[Data for this task — start]

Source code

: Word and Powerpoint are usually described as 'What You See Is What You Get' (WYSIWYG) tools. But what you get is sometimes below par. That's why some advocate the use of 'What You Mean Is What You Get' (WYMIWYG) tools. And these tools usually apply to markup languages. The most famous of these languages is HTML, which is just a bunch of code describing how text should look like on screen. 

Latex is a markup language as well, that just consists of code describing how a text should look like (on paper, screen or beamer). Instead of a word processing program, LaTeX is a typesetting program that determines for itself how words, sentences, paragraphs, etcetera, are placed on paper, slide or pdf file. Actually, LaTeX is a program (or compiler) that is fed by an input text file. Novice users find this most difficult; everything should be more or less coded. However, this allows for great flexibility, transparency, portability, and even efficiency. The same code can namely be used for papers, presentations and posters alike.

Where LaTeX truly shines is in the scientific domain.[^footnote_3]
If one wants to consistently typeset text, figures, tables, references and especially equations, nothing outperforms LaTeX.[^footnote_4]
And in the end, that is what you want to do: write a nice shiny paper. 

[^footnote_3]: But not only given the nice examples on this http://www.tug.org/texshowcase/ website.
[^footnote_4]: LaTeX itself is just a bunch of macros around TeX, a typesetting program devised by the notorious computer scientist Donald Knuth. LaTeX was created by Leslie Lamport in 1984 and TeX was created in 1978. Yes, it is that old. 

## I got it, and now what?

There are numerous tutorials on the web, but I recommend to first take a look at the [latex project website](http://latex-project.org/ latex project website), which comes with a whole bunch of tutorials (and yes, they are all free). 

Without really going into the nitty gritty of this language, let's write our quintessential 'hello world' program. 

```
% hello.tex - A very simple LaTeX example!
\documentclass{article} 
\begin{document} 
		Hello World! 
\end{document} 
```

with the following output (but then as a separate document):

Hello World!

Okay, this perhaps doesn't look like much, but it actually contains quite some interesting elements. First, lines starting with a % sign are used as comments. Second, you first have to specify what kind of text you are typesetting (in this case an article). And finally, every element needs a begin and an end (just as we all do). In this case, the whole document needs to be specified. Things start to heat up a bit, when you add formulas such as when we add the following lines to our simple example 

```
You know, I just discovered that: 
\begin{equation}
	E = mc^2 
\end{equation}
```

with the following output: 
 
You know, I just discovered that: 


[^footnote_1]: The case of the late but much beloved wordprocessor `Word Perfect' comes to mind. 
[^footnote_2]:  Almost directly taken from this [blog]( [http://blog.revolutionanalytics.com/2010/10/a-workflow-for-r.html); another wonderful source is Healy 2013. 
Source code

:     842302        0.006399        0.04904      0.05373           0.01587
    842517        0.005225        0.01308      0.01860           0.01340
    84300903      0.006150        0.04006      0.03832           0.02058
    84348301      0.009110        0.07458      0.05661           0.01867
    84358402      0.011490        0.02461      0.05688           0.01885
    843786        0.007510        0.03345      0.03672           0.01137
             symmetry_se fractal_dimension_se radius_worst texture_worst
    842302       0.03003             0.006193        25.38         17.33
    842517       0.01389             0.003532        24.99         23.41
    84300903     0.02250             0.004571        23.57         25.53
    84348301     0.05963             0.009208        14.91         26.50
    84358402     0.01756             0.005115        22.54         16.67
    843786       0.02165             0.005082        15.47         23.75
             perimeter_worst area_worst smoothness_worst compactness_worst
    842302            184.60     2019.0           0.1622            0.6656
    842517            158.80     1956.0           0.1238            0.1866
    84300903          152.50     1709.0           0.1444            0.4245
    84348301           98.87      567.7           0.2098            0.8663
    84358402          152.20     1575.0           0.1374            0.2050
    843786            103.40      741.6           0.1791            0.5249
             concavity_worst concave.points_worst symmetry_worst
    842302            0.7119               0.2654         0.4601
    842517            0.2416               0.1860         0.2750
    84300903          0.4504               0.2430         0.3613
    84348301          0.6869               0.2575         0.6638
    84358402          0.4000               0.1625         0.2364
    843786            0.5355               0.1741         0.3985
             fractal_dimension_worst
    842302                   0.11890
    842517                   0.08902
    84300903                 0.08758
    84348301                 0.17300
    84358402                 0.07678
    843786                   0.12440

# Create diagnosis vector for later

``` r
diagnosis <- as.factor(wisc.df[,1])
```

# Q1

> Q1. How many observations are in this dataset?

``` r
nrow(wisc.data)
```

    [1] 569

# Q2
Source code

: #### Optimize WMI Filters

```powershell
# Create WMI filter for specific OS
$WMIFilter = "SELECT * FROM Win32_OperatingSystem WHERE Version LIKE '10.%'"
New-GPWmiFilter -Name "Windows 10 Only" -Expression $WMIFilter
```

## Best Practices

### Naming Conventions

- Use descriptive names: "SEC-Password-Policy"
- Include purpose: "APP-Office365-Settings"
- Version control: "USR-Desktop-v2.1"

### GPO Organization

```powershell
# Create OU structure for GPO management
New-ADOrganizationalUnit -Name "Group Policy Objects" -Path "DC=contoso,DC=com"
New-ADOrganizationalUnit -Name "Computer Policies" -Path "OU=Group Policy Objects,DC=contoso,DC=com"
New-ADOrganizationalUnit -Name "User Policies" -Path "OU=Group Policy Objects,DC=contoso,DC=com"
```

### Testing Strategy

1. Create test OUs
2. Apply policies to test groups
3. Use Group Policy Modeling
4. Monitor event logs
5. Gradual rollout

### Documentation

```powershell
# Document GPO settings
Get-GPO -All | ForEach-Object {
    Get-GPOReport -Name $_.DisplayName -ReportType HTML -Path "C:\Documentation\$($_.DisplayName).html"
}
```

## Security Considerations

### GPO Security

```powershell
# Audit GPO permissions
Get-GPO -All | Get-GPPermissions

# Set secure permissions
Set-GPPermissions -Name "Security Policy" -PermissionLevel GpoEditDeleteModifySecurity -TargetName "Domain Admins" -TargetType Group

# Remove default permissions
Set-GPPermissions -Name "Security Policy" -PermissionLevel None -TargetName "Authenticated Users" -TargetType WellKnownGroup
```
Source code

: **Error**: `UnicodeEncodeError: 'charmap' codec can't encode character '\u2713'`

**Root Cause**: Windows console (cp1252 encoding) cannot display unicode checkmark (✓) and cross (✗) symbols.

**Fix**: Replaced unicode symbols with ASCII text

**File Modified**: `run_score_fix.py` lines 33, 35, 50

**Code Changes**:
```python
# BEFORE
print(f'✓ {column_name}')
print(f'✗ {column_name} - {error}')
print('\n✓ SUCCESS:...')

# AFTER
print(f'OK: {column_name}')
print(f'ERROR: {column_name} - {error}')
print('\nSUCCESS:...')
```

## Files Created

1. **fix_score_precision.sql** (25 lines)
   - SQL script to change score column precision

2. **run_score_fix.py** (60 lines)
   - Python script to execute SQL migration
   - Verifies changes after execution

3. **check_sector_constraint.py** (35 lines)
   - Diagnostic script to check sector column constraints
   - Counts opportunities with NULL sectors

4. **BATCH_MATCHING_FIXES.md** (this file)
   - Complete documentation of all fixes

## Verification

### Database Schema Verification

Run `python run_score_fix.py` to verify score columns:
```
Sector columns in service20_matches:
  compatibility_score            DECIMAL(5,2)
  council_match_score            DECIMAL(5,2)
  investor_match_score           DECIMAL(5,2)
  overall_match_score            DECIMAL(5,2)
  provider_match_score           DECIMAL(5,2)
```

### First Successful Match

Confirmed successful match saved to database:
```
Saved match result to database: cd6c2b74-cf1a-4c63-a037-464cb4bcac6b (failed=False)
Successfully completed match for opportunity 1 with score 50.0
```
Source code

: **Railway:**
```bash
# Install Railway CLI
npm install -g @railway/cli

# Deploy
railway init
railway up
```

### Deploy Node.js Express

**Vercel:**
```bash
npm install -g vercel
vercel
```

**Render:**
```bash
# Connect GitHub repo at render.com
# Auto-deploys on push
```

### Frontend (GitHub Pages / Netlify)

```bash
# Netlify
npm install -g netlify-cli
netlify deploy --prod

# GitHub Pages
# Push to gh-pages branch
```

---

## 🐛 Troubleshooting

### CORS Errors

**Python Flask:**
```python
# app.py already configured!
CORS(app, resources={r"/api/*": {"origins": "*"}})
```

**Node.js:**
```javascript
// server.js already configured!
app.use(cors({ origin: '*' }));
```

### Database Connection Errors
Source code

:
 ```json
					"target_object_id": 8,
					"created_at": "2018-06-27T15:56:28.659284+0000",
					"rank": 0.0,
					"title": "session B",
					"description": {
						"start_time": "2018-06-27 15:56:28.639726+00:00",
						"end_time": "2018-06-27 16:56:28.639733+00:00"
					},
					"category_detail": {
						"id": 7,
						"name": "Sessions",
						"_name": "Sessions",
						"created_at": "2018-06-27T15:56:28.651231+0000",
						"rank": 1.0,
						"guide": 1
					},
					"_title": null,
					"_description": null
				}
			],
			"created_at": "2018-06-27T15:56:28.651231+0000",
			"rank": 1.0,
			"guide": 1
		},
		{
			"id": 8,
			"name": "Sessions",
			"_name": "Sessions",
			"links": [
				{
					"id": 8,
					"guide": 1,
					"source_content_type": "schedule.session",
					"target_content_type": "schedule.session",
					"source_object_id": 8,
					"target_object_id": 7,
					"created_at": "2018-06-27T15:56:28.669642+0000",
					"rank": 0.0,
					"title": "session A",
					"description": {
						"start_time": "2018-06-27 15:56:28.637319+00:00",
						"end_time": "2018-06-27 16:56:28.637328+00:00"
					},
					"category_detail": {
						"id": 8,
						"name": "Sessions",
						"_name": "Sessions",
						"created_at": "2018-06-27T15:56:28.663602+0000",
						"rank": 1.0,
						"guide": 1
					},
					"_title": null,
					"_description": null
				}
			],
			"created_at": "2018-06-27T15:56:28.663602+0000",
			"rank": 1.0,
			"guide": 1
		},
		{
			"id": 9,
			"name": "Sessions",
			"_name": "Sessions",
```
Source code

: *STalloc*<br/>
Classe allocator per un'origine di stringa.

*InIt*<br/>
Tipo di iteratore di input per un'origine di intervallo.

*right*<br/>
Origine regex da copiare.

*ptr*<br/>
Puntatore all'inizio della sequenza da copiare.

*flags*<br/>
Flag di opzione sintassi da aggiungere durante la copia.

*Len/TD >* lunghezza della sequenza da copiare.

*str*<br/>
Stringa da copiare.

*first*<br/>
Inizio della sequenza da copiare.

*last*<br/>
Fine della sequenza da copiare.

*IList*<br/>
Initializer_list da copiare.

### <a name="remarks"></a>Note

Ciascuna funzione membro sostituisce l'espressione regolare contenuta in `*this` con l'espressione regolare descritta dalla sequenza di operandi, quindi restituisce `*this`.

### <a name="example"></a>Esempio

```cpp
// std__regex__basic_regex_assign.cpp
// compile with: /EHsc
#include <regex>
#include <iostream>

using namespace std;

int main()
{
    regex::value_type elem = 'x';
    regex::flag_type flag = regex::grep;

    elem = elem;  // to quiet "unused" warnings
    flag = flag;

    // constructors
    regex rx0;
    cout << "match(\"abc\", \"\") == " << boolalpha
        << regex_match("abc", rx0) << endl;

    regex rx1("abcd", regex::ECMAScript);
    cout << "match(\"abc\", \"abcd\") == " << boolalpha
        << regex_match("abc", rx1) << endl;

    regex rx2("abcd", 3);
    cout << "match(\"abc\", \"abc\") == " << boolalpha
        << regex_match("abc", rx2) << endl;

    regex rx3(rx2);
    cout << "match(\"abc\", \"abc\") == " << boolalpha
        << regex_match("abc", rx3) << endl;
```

[Data for this task — finish]

Start with the line above that contains "Okay, this perhaps" and end with the line that contains "[^footnote_1]: The case". Write out those lines exactly, and only those.

→ Answer to the problem
Okay, this perhaps doesn't look like much, but it actually contains quite some interesting elements. First, lines starting with a % sign are used as comments. Second, you first have to specify what kind of text you are typesetting (in this case an article). And finally, every element needs a begin and an end (just as we all do). In this case, the whole document needs to be specified. Things start to heat up a bit, when you add formulas such as when we add the following lines to our simple example 

```
You know, I just discovered that: 
\begin{equation}
	E = mc^2 
\end{equation}
```

with the following output: 
 
You know, I just discovered that: 


[^footnote_1]: The case of the late but much beloved wordprocessor `Word Perfect' comes to mind. 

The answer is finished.